This evening I wanted to check a point of Greek grammar, so I went to my “black library”, where the Greek and Latin grammars are stored. My study is in a converted bedroom, which has the floor-to-ceiling sliding mirrored doors that were fitted in the 90s. Inside this are not the clothes that such wardrobes are designed for, but shelves, at least at one end.
Upon these shelves stand books that I don’t want to see when I am weary or on holiday; which is why I call it the “black library”. It used to contain a wide selection of computer manuals. It does so no longer. These days nobody reads such books, and all the materials are online, often on YouTube videos. Only a dozen or so remain, most of them in case I need to relearn some older skill. The rest have long since gone to a charity shop.
It also contains computer equipment, and my language books.
The Latin books I found easily enough. Some were copies of schoolboy Latin texts, familiar to me from my schooldays, and so worth having for that reason alone, to prompt errant memory. Most were purchases from the days when I was developing QuickLatin.
But where were my Greek books? I could find none at all. I was looking vaguely for a basic grammar of NT Greek, which I knew that I had. But no luck. I was taken aback. Where could they be?
After some time, my tired brain offered up a faint memory. I dimly remembered a decision to dispose of them, of deciding that I would never look at Greek again, and of the need for more space and fewer books. How I disposed of them I could not remember. Did I give them to a charity shop? I suspect that I did. But gone they certainly were. In truth I know that I hardly ever looked at any of them. Maybe it was a good decision. I hate clutter, and I have too many books.
One book alone had survived, mainly – I recalled now – because I remembered annotating it when I was developing QuickGreek, and thinking that it was splendidly clear, comprehensive and concise. It was James Morwood’s Oxford Grammar of Classical Greek (Oxford, 2001). Off to bed I went, and turned it over in my hands.
Excellent it is indeed. The first half was devoted to grammar; the second half to syntax. I swiftly found the point I wanted, which – fortunately for me – was in line with my understanding.
As I handled it, a yellowed till receipt fell out from underneath the front cover. This told me that I bought it in Cambridge, in Heffers Bookshop, together with two other books, for £9.99, in 2001. Dimly I recalled making the purchase, downstairs in their classics department. It seemed an age ago.
In those days I was quietly full of optimism. My trips to Cambridge were a joy, usually undertaken in sunshine on a day-trip. I would park at the university library, and photocopy articles. At lunch I would walk into the city centre and buy books, and not a few of these. The terrible experience of my first and only full-time job – fourteen wasted years of covert bullying, stress, sickness and misery – was behind me. For four years I had worked successfully and happily as a freelancer. The Tertullian Project was well underway.
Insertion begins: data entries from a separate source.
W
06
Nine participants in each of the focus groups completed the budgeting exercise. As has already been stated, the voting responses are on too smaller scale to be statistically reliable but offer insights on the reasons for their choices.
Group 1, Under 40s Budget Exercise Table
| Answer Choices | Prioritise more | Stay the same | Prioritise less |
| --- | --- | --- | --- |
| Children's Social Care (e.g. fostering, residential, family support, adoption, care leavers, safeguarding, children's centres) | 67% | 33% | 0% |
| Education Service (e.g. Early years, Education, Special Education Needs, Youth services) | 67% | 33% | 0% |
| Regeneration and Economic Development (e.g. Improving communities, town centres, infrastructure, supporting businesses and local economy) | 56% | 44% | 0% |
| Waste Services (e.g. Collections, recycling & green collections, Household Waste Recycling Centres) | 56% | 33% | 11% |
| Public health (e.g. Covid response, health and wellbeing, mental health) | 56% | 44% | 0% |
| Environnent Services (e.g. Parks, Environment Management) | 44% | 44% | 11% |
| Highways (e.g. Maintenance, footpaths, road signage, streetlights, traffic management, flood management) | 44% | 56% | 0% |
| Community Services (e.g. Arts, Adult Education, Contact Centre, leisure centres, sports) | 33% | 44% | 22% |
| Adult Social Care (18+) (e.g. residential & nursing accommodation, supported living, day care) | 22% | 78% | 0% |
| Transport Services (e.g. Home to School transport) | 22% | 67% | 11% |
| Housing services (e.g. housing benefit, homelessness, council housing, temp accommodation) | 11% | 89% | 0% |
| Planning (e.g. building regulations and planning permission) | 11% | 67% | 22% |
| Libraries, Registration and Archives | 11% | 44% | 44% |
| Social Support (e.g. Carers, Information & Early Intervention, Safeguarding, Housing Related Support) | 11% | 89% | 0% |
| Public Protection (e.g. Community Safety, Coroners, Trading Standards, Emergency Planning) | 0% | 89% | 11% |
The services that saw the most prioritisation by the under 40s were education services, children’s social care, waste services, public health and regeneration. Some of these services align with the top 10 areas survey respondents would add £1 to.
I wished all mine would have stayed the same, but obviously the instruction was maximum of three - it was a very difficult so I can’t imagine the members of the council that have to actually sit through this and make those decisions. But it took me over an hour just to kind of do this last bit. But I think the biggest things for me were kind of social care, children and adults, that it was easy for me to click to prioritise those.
QuickLatin had been written during 1999. Most of it had been written in Microsoft Access in idle office hours on an incredibly misconceived government project that should have been completed in three months, but was running seven years late. In 2001 I was starting to work on the never-to-be-finished QuickGreek project. Books I needed, and Amazon was in its infancy. Trips to Cambridge, and visits to its academic bookshops, were a delight, for it served to remind me of my Oxford days, a time when I was really very happy.
Seventeen years have passed since then. They were good years, at least compared to those that went before. I remember mostly sunshine. They have passed very swiftly indeed.
It’s interesting to see that the book today is actually sold for less on Amazon UK than I paid for it 17 years ago – a mere £7.86 today in the UK ($15 on Amazon.com), and free postage with Amazon Prime. How fortunate we are, to have Amazon.
The author, James Morwood, is dead, I see. He was master of Wadham college, and he died last year. This is a pity, for otherwise tonight I might have written to thank him. It is indeed a fine, concise work.
I do not think that I shall buy back the lost Greek books. These days much is online. Still, looking for them brought back happy memories. Those of us whose life is in books can always use more of those.